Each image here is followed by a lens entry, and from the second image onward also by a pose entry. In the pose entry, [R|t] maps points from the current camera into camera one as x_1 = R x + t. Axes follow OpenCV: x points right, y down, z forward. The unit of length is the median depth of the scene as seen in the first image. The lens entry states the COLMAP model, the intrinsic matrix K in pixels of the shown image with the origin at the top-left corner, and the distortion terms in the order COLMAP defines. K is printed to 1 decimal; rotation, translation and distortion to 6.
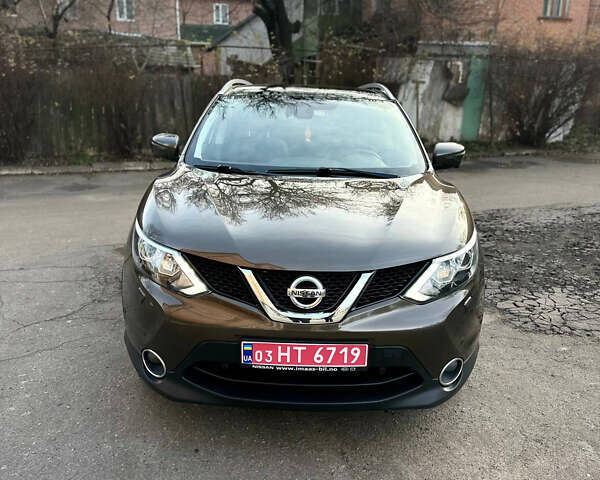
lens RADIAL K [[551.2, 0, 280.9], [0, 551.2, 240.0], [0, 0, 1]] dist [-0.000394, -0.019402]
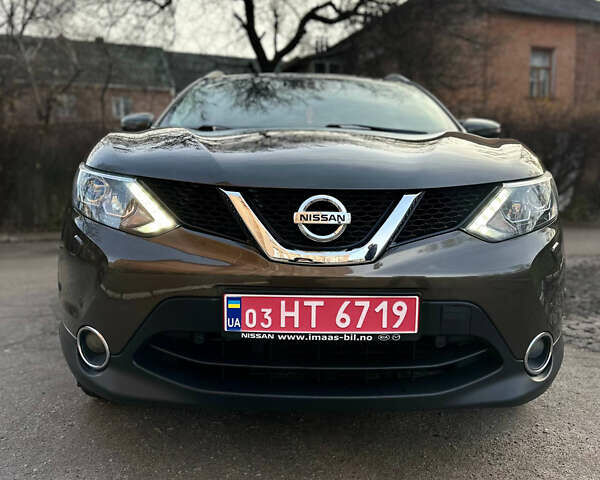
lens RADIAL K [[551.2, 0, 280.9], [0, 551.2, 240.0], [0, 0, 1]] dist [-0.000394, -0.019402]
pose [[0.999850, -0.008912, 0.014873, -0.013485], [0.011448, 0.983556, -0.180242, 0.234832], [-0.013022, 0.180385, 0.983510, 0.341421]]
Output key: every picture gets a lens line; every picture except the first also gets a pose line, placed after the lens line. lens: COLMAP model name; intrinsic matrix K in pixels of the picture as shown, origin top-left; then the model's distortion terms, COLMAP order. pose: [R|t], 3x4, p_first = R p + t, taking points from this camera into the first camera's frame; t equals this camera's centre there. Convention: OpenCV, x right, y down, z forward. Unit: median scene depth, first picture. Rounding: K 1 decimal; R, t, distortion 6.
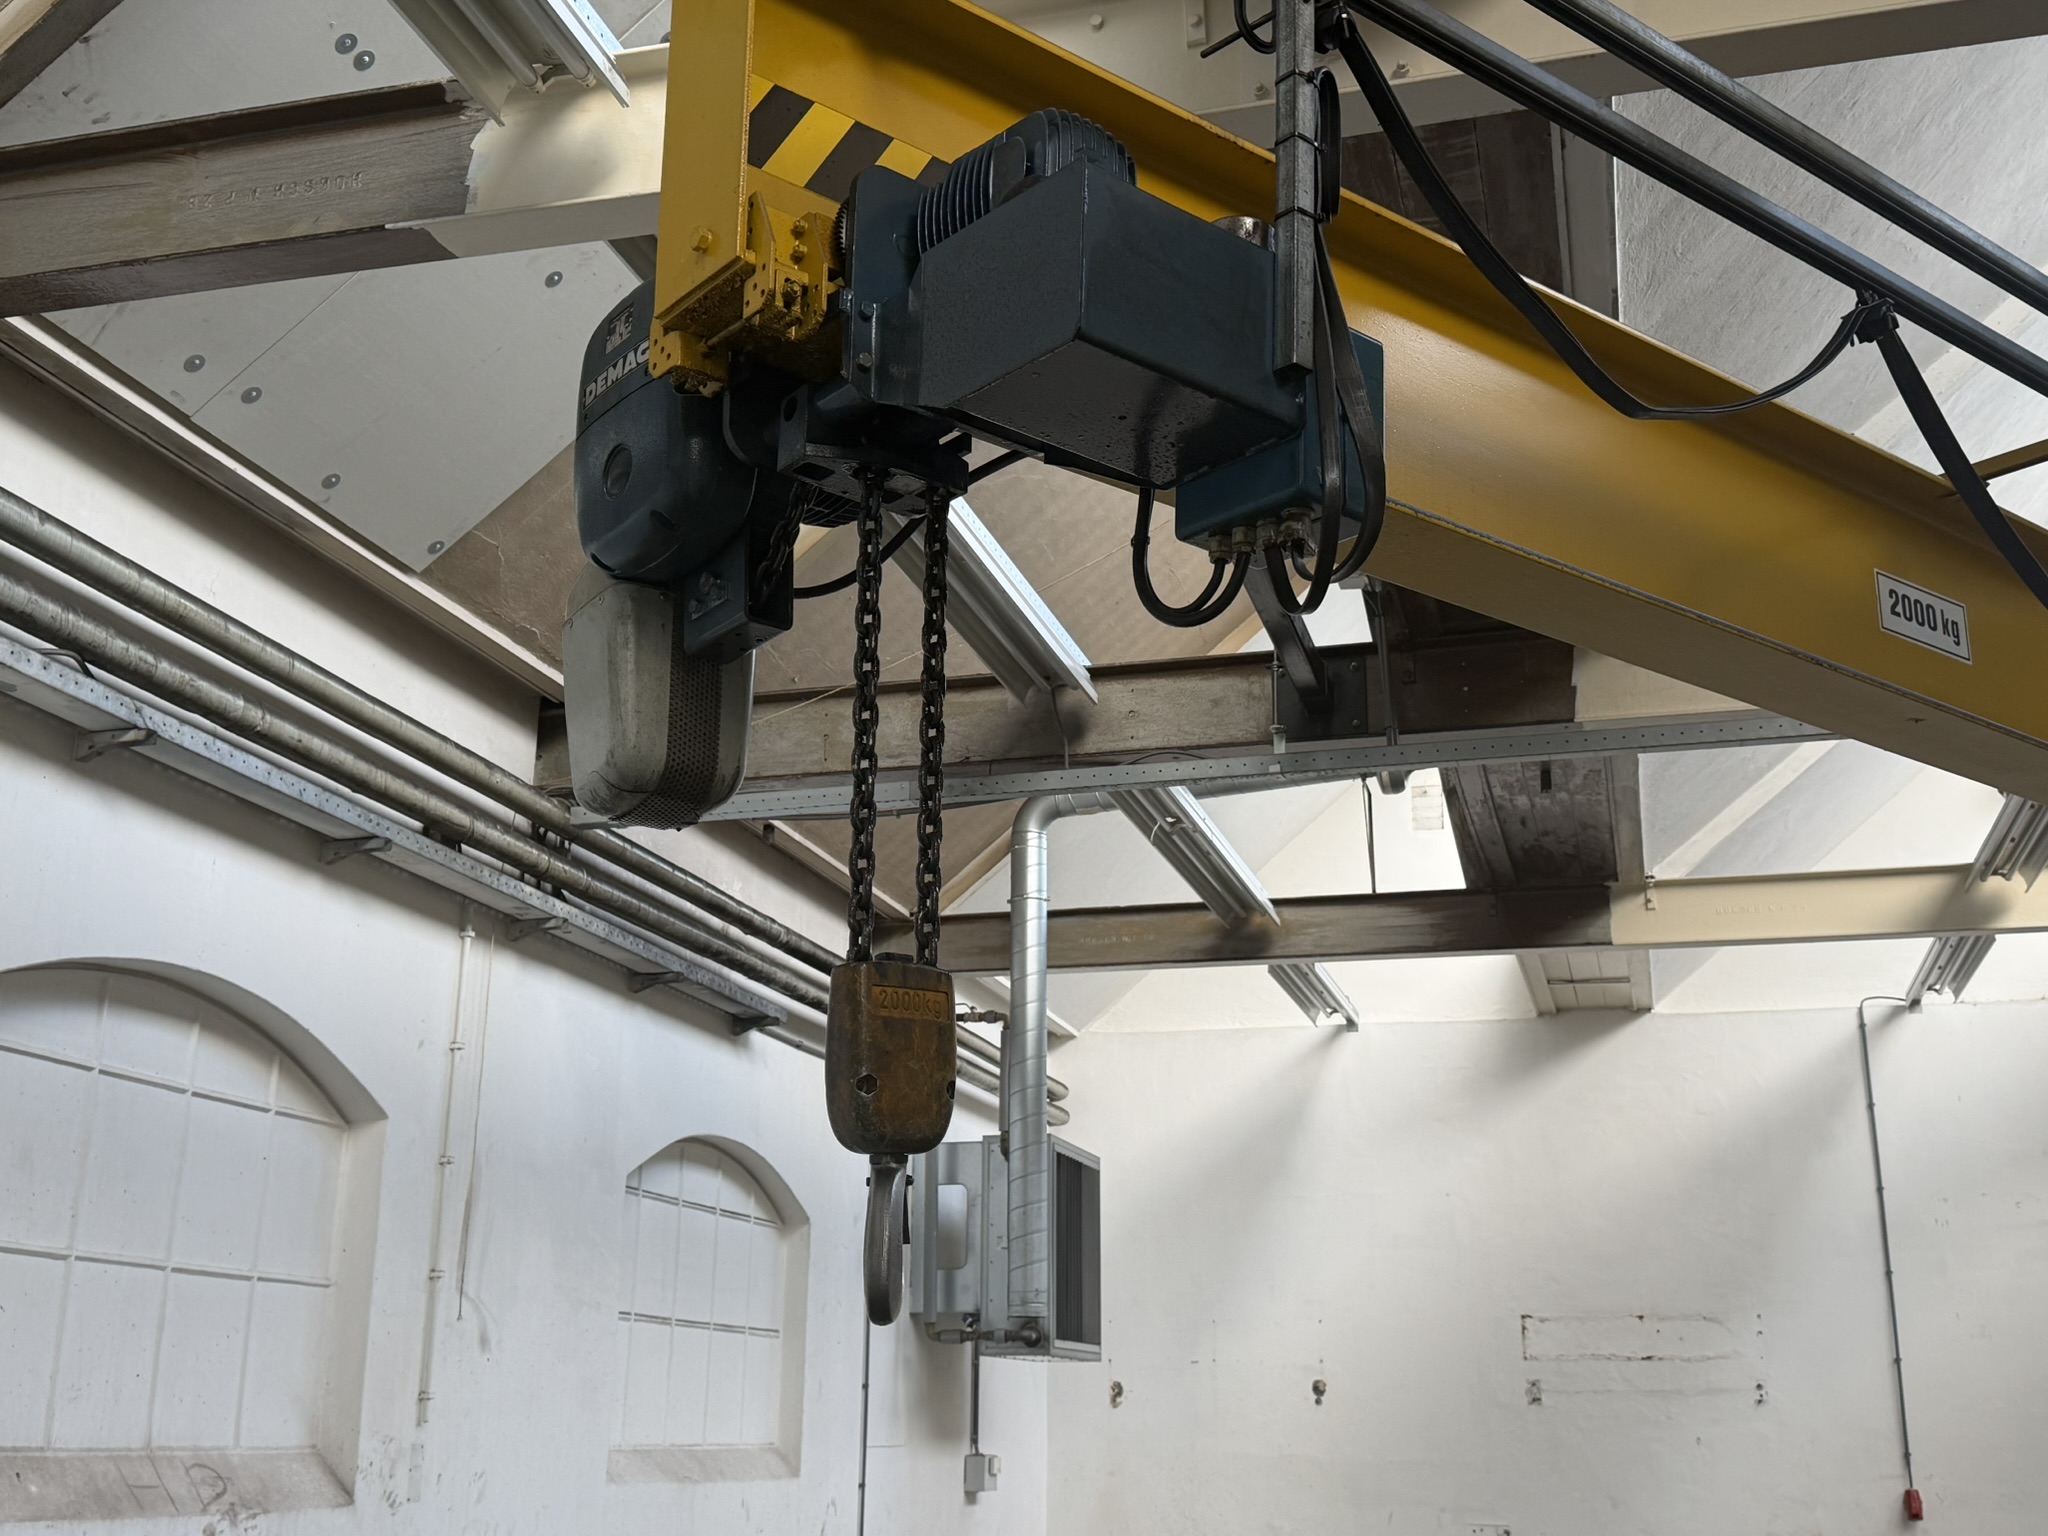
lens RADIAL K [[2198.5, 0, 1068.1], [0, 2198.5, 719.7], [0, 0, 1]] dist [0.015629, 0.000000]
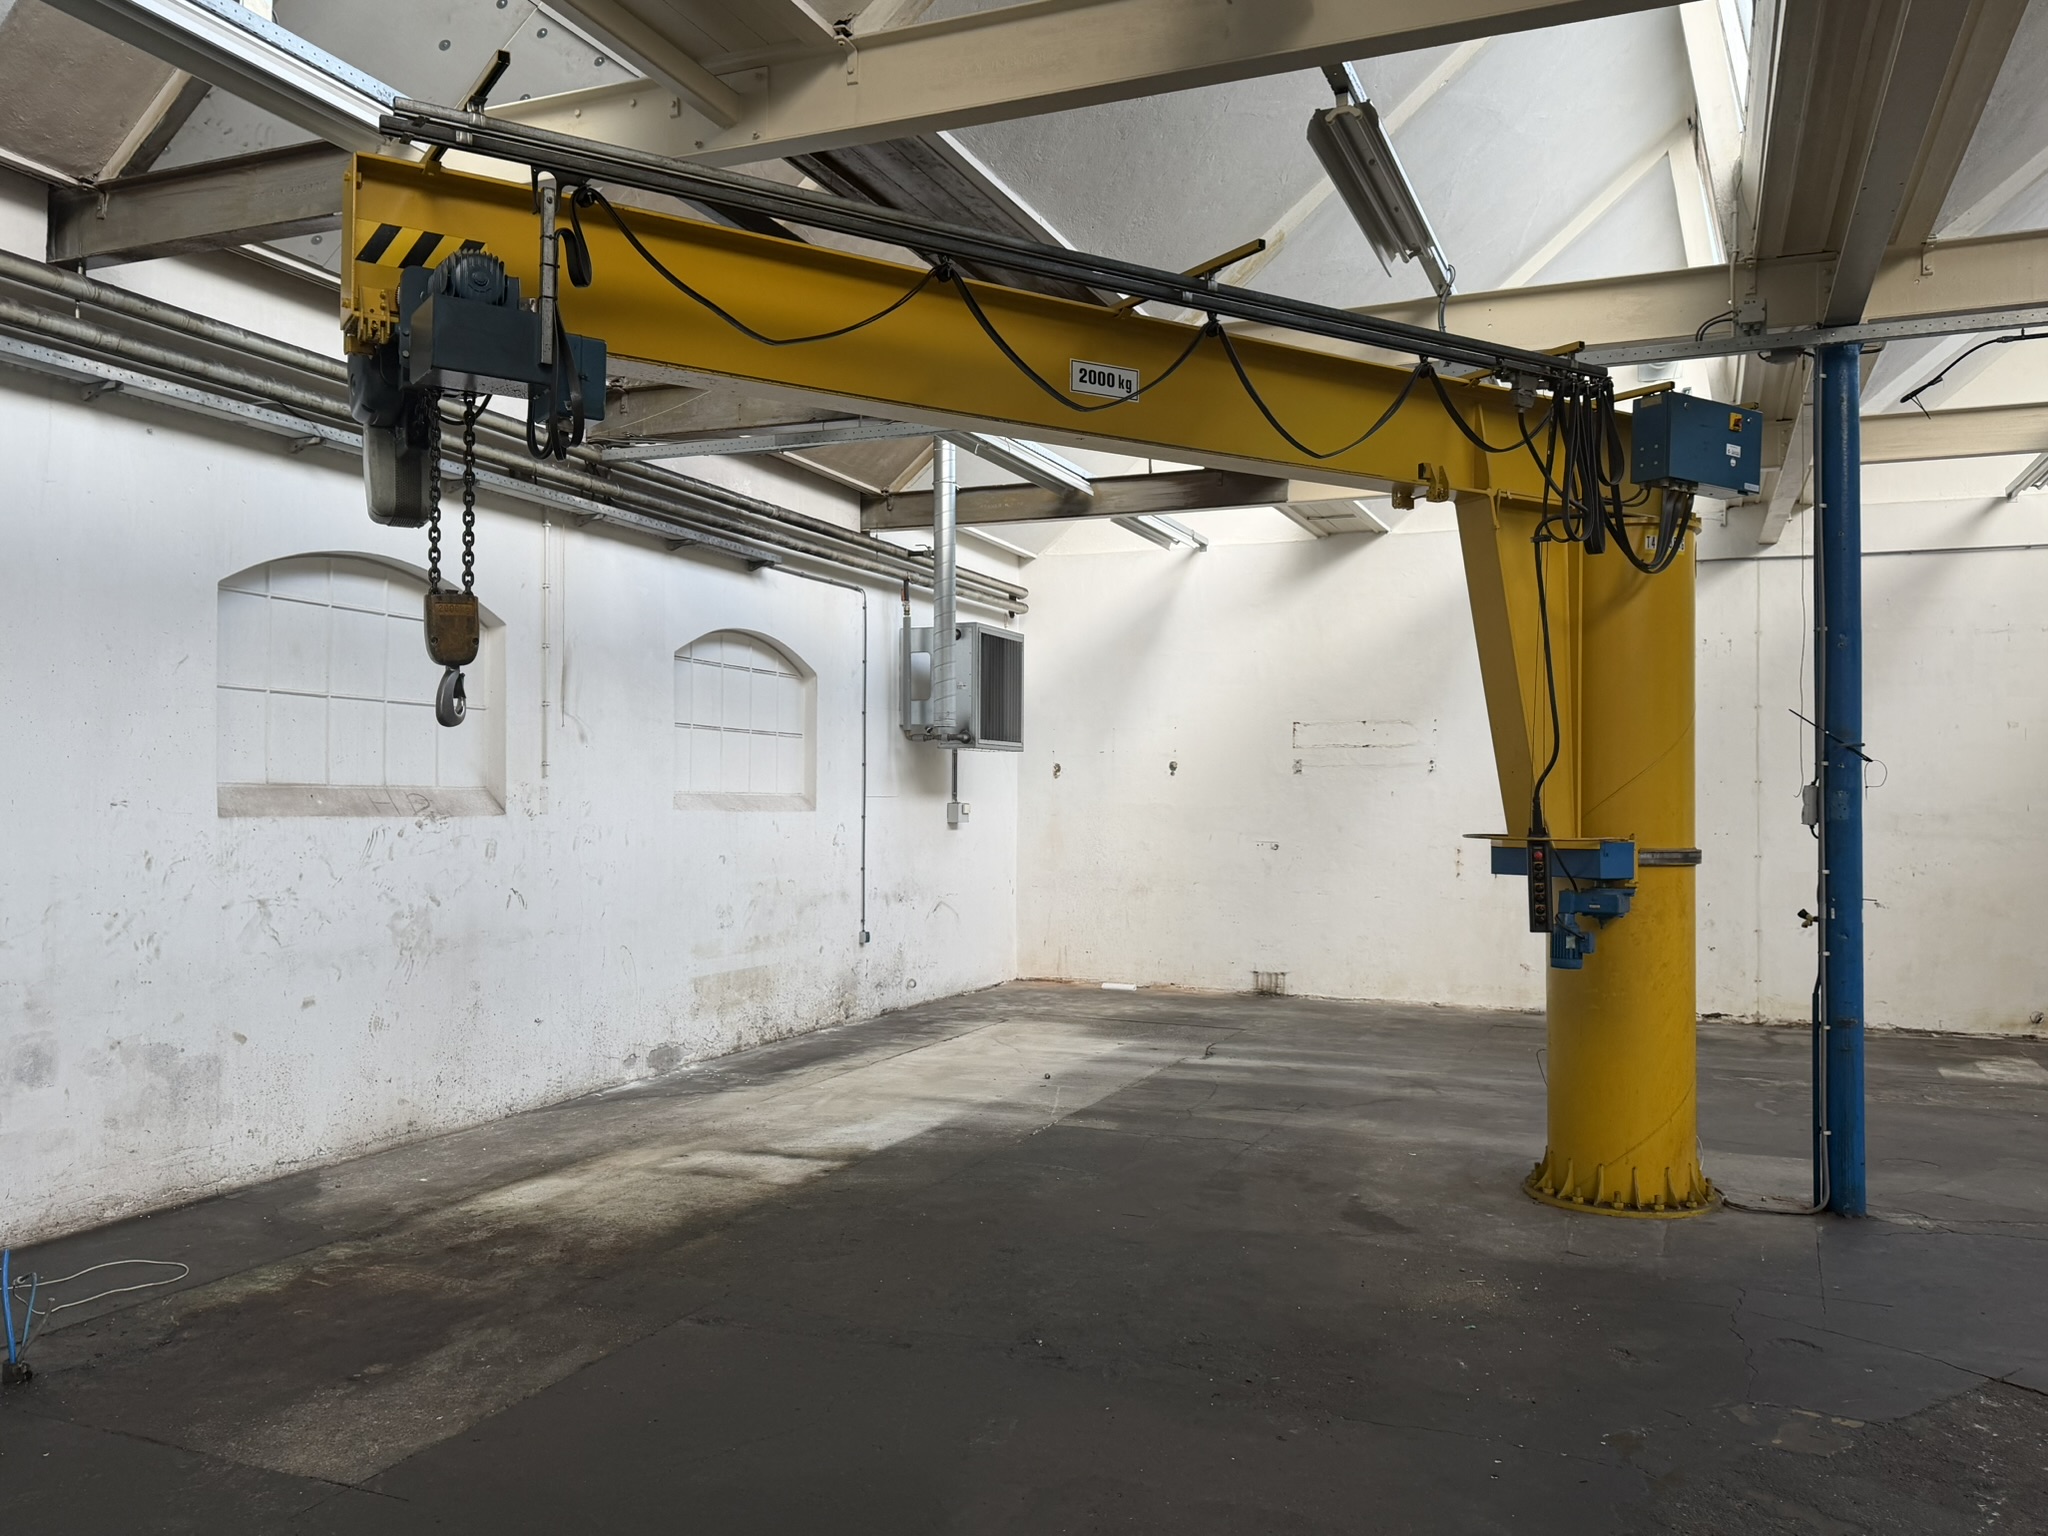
---
▸ **Task description**: Please give back the data above word for word, with no pictures included.

▸ **Answer box**:
Each image here is followed by a lens entry, and from the second image onward also by a pose entry. In the pose entry, [R|t] maps points from the current camera into camera one as x_1 = R x + t. Axes follow OpenCV: x points right, y down, z forward. The unit of length is the median depth of the scene as seen in the first image. The lens entry states the COLMAP model, the intrinsic matrix K in pixels of the shown image with the origin at the top-left corner, and the distortion terms in the order COLMAP defines. K is printed to 1 decimal; rotation, translation and distortion to 6.
lens RADIAL K [[551.2, 0, 280.9], [0, 551.2, 240.0], [0, 0, 1]] dist [-0.000394, -0.019402]
lens RADIAL K [[551.2, 0, 280.9], [0, 551.2, 240.0], [0, 0, 1]] dist [-0.000394, -0.019402]
pose [[0.999850, -0.008912, 0.014873, -0.013485], [0.011448, 0.983556, -0.180242, 0.234832], [-0.013022, 0.180385, 0.983510, 0.341421]]
Output key: every picture gets a lens line; every picture except the first also gets a pose line, placed after the lens line. lens: COLMAP model name; intrinsic matrix K in pixels of the picture as shown, origin top-left; then the model's distortion terms, COLMAP order. pose: [R|t], 3x4, p_first = R p + t, taking points from this camera into the first camera's frame; t equals this camera's centre there. Convention: OpenCV, x right, y down, z forward. Unit: median scene depth, first picture. Rounding: K 1 decimal; R, t, distortion 6.
lens RADIAL K [[2198.5, 0, 1068.1], [0, 2198.5, 719.7], [0, 0, 1]] dist [0.015629, 0.000000]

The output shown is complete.